*INFORMATION SUPPLIED*
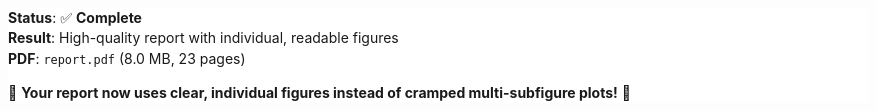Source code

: 
**Status**: ✅ **Complete**  
**Result**: High-quality report with individual, readable figures  
**PDF**: `report.pdf` (8.0 MB, 23 pages)

🎉 **Your report now uses clear, individual figures instead of cramped multi-subfigure plots!** 🎉

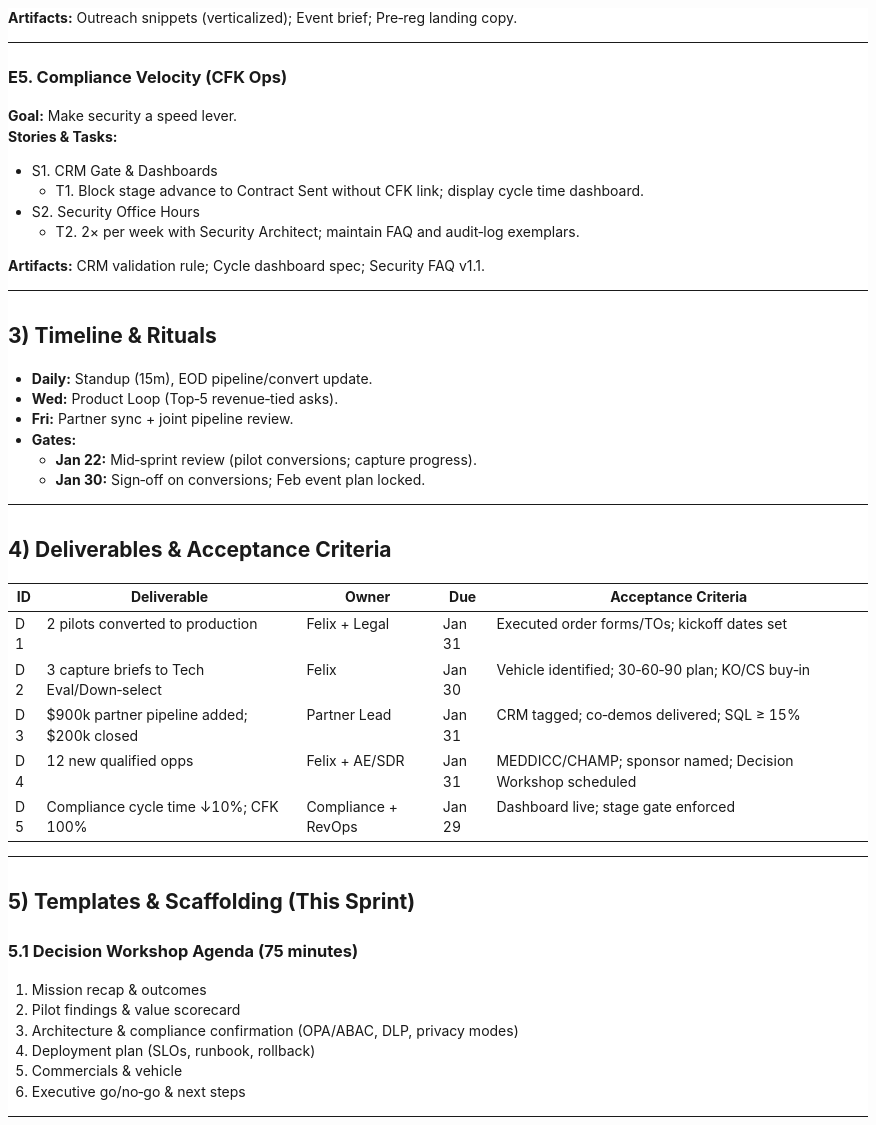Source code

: **Artifacts:** Outreach snippets (verticalized); Event brief; Pre‑reg landing copy.

---

### E5. Compliance Velocity (CFK Ops)

**Goal:** Make security a speed lever.  
**Stories & Tasks:**

- S1. CRM Gate & Dashboards
  - T1. Block stage advance to Contract Sent without CFK link; display cycle time dashboard.
- S2. Security Office Hours
  - T2. 2× per week with Security Architect; maintain FAQ and audit‑log exemplars.

**Artifacts:** CRM validation rule; Cycle dashboard spec; Security FAQ v1.1.

---

## 3) Timeline & Rituals

- **Daily:** Standup (15m), EOD pipeline/convert update.
- **Wed:** Product Loop (Top‑5 revenue‑tied asks).
- **Fri:** Partner sync + joint pipeline review.
- **Gates:**
  - **Jan 22:** Mid‑sprint review (pilot conversions; capture progress).
  - **Jan 30:** Sign‑off on conversions; Feb event plan locked.

---

## 4) Deliverables & Acceptance Criteria

| ID  | Deliverable                                | Owner               | Due    | Acceptance Criteria                                       |
| --- | ------------------------------------------ | ------------------- | ------ | --------------------------------------------------------- |
| D1  | 2 pilots converted to production           | Felix + Legal       | Jan 31 | Executed order forms/TOs; kickoff dates set               |
| D2  | 3 capture briefs to Tech Eval/Down‑select  | Felix               | Jan 30 | Vehicle identified; 30‑60‑90 plan; KO/CS buy‑in           |
| D3  | $900k partner pipeline added; $200k closed | Partner Lead        | Jan 31 | CRM tagged; co‑demos delivered; SQL ≥ 15%                 |
| D4  | 12 new qualified opps                      | Felix + AE/SDR      | Jan 31 | MEDDICC/CHAMP; sponsor named; Decision Workshop scheduled |
| D5  | Compliance cycle time ↓10%; CFK 100%       | Compliance + RevOps | Jan 29 | Dashboard live; stage gate enforced                       |

---

## 5) Templates & Scaffolding (This Sprint)

### 5.1 Decision Workshop Agenda (75 minutes)

1. Mission recap & outcomes
2. Pilot findings & value scorecard
3. Architecture & compliance confirmation (OPA/ABAC, DLP, privacy modes)
4. Deployment plan (SLOs, runbook, rollback)
5. Commercials & vehicle
6. Executive go/no‑go & next steps

---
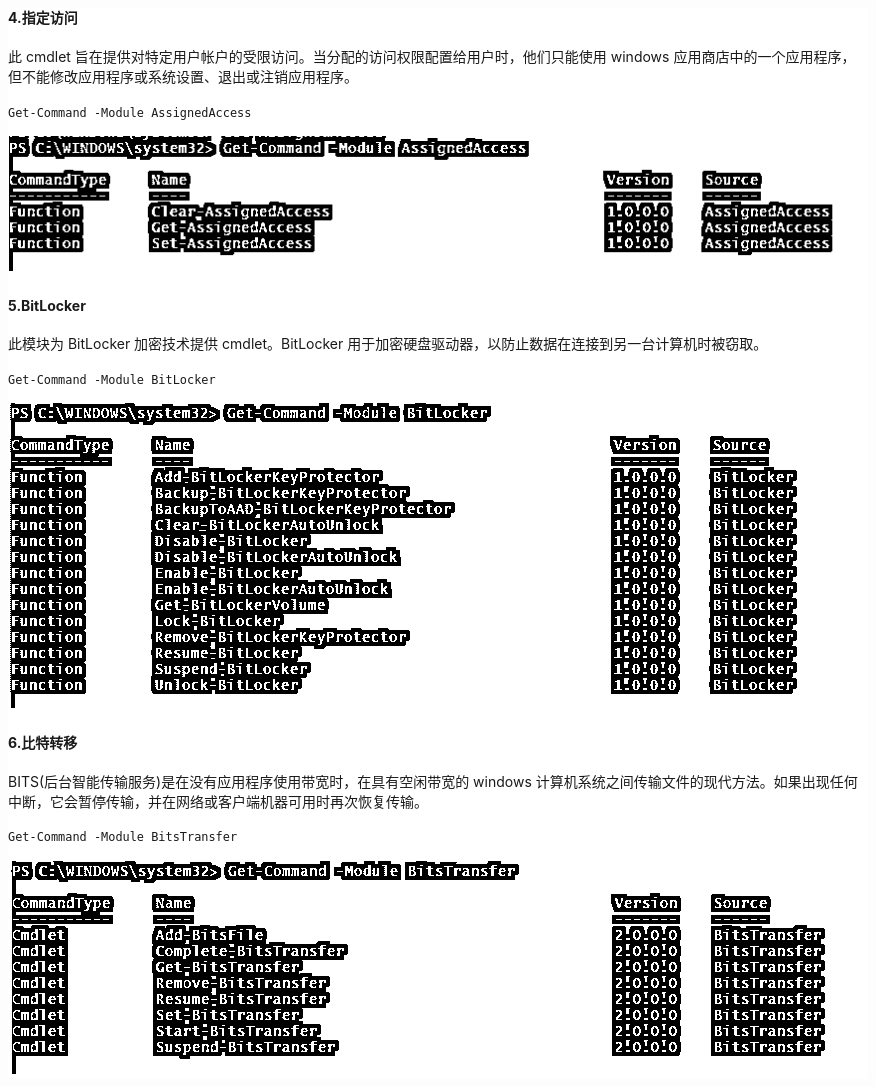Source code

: 

#### 4.指定访问

此 cmdlet 旨在提供对特定用户帐户的受限访问。当分配的访问权限配置给用户时，他们只能使用 windows 应用商店中的一个应用程序，但不能修改应用程序或系统设置、退出或注销应用程序。

`Get-Command -Module AssignedAccess`

![PowerShell Modules-1.5](img/305eb07ba07e390787c05710bf68bfff.png "PowerShell Modules-1.5")



#### 5.BitLocker

此模块为 BitLocker 加密技术提供 cmdlet。BitLocker 用于加密硬盘驱动器，以防止数据在连接到另一台计算机时被窃取。

`Get-Command -Module BitLocker`

![PowerShell Modules-1.6](img/0a474e6ee1a0d39a78c6103c538e7a7a.png "PowerShell Modules-1.6")



#### 6.比特转移

BITS(后台智能传输服务)是在没有应用程序使用带宽时，在具有空闲带宽的 windows 计算机系统之间传输文件的现代方法。如果出现任何中断，它会暂停传输，并在网络或客户端机器可用时再次恢复传输。

`Get-Command -Module BitsTransfer`

![PowerShell Modules-1.7](img/33c7e5a4d20762eccc415295ffb6569b.png "PowerShell Modules-1.7")
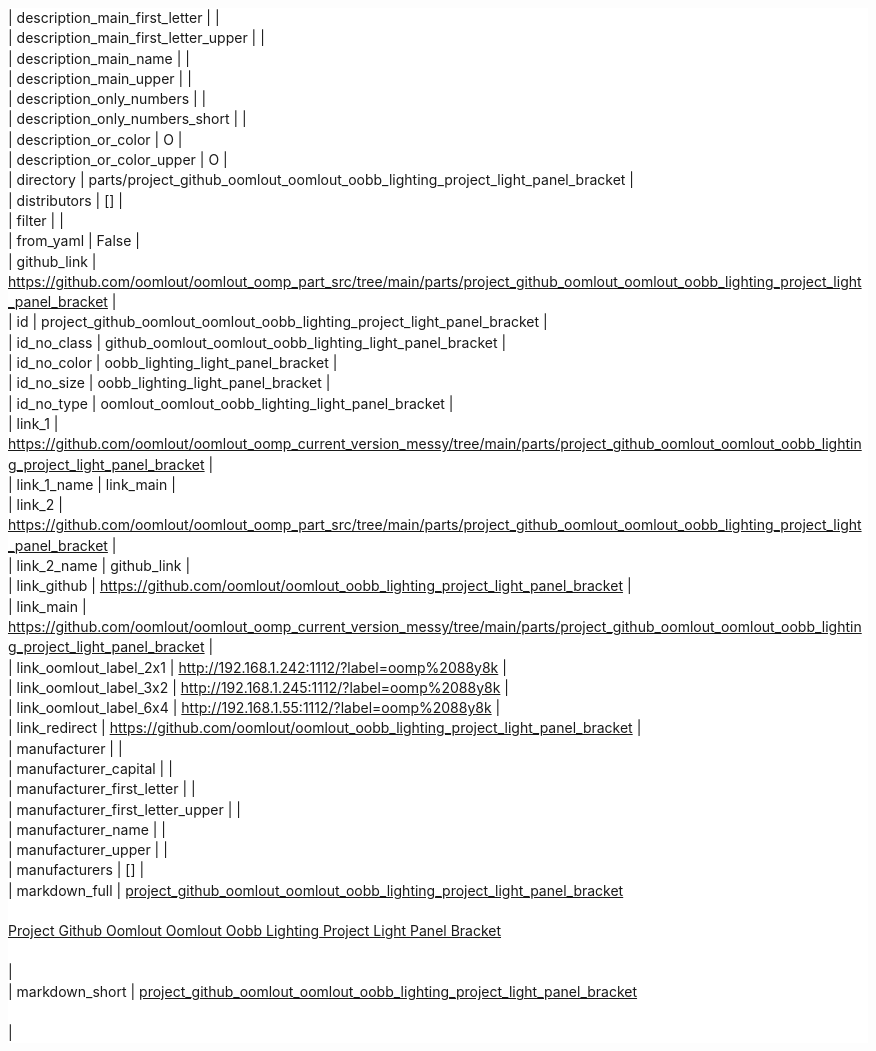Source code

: | description_main_first_letter |  |  
| description_main_first_letter_upper |  |  
| description_main_name |  |  
| description_main_upper |  |  
| description_only_numbers |  |  
| description_only_numbers_short |   |  
| description_or_color | O  |  
| description_or_color_upper | O  |  
| directory | parts/project_github_oomlout_oomlout_oobb_lighting_project_light_panel_bracket |  
| distributors | [] |  
| filter |  |  
| from_yaml | False |  
| github_link | https://github.com/oomlout/oomlout_oomp_part_src/tree/main/parts/project_github_oomlout_oomlout_oobb_lighting_project_light_panel_bracket |  
| id | project_github_oomlout_oomlout_oobb_lighting_project_light_panel_bracket |  
| id_no_class | github_oomlout_oomlout_oobb_lighting_light_panel_bracket |  
| id_no_color | oobb_lighting_light_panel_bracket |  
| id_no_size | oobb_lighting_light_panel_bracket |  
| id_no_type | oomlout_oomlout_oobb_lighting_light_panel_bracket |  
| link_1 | https://github.com/oomlout/oomlout_oomp_current_version_messy/tree/main/parts/project_github_oomlout_oomlout_oobb_lighting_project_light_panel_bracket |  
| link_1_name | link_main |  
| link_2 | https://github.com/oomlout/oomlout_oomp_part_src/tree/main/parts/project_github_oomlout_oomlout_oobb_lighting_project_light_panel_bracket |  
| link_2_name | github_link |  
| link_github | https://github.com/oomlout/oomlout_oobb_lighting_project_light_panel_bracket |  
| link_main | https://github.com/oomlout/oomlout_oomp_current_version_messy/tree/main/parts/project_github_oomlout_oomlout_oobb_lighting_project_light_panel_bracket |  
| link_oomlout_label_2x1 | http://192.168.1.242:1112/?label=oomp%2088y8k |  
| link_oomlout_label_3x2 | http://192.168.1.245:1112/?label=oomp%2088y8k |  
| link_oomlout_label_6x4 | http://192.168.1.55:1112/?label=oomp%2088y8k |  
| link_redirect | https://github.com/oomlout/oomlout_oobb_lighting_project_light_panel_bracket |  
| manufacturer |  |  
| manufacturer_capital |  |  
| manufacturer_first_letter |  |  
| manufacturer_first_letter_upper |  |  
| manufacturer_name |  |  
| manufacturer_upper |  |  
| manufacturers | [] |  
| markdown_full | [project_github_oomlout_oomlout_oobb_lighting_project_light_panel_bracket](https://github.com/oomlout/oomlout_oomp_current_version_messy/tree/main/parts/project_github_oomlout_oomlout_oobb_lighting_project_light_panel_bracket)<br>[](https://github.com/oomlout/oomlout_oomp_current_version_messy/tree/main/parts/project_github_oomlout_oomlout_oobb_lighting_project_light_panel_bracket)<br>[Project Github Oomlout Oomlout Oobb Lighting Project Light Panel Bracket](https://github.com/oomlout/oomlout_oomp_current_version_messy/tree/main/parts/project_github_oomlout_oomlout_oobb_lighting_project_light_panel_bracket)<br><br> |  
| markdown_short | [project_github_oomlout_oomlout_oobb_lighting_project_light_panel_bracket](https://github.com/oomlout/oomlout_oomp_current_version_messy/tree/main/parts/project_github_oomlout_oomlout_oobb_lighting_project_light_panel_bracket)<br><br> |  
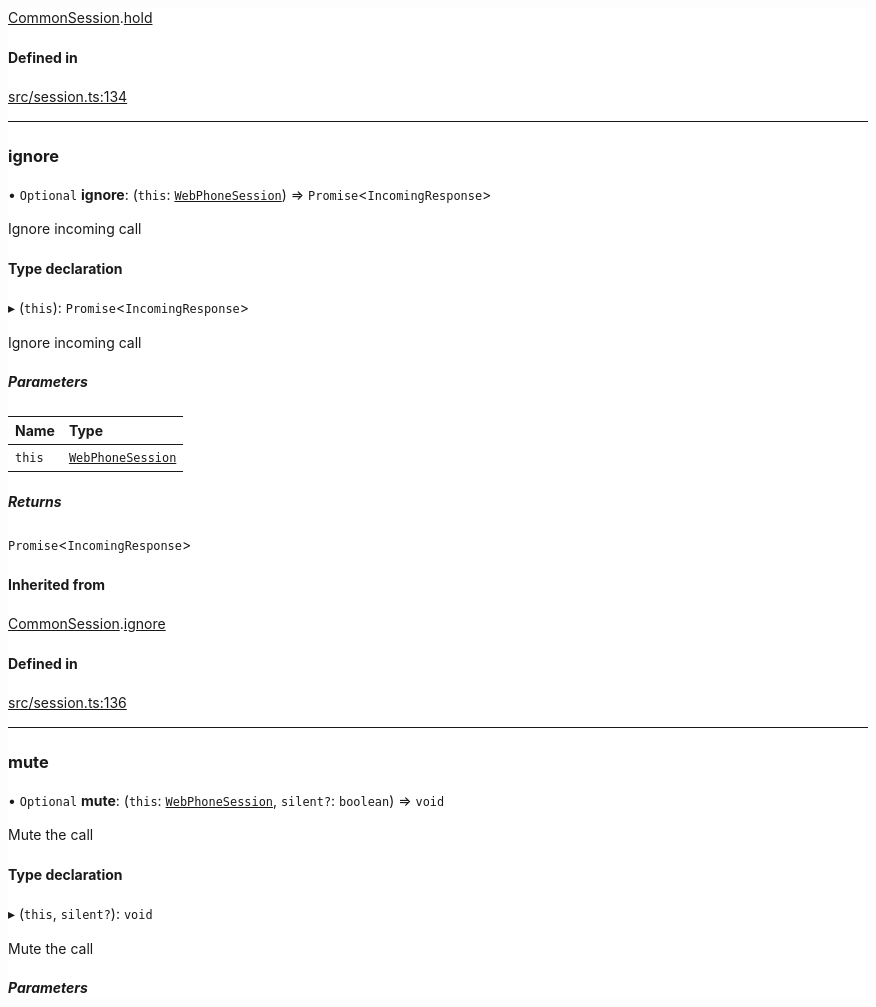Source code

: [CommonSession](../classes/CommonSession.md).[hold](../classes/CommonSession.md#hold)

#### Defined in

[src/session.ts:134](https://github.com/nerdchacha/ringcentral-web-phone/blob/491aafd/src/session.ts#L134)

___

### ignore

• `Optional` **ignore**: (`this`: [`WebPhoneSession`](../modules.md#webphonesession)) => `Promise`<`IncomingResponse`\>

Ignore incoming call

#### Type declaration

▸ (`this`): `Promise`<`IncomingResponse`\>

Ignore incoming call

##### Parameters

| Name | Type |
| :------ | :------ |
| `this` | [`WebPhoneSession`](../modules.md#webphonesession) |

##### Returns

`Promise`<`IncomingResponse`\>

#### Inherited from

[CommonSession](../classes/CommonSession.md).[ignore](../classes/CommonSession.md#ignore)

#### Defined in

[src/session.ts:136](https://github.com/nerdchacha/ringcentral-web-phone/blob/491aafd/src/session.ts#L136)

___

### mute

• `Optional` **mute**: (`this`: [`WebPhoneSession`](../modules.md#webphonesession), `silent?`: `boolean`) => `void`

Mute the call

#### Type declaration

▸ (`this`, `silent?`): `void`

Mute the call

##### Parameters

*WHAT IS REQUIRED*
Write out the records again, beginning at the first line and stopping after the line that contains "- T2. 2× per". Substitute "Outreach templates" for "Outreach snippets", keep everything else unchanged, and leave out the pictures.

*EXERCISE ANSWER*
Source code

: 
**Status**: ✅ **Complete**  
**Result**: High-quality report with individual, readable figures  
**PDF**: `report.pdf` (8.0 MB, 23 pages)

🎉 **Your report now uses clear, individual figures instead of cramped multi-subfigure plots!** 🎉

Source code

: **Artifacts:** Outreach templates (verticalized); Event brief; Pre‑reg landing copy.

---

### E5. Compliance Velocity (CFK Ops)

**Goal:** Make security a speed lever.  
**Stories & Tasks:**

- S1. CRM Gate & Dashboards
  - T1. Block stage advance to Contract Sent without CFK link; display cycle time dashboard.
- S2. Security Office Hours
  - T2. 2× per week with Security Architect; maintain FAQ and audit‑log exemplars.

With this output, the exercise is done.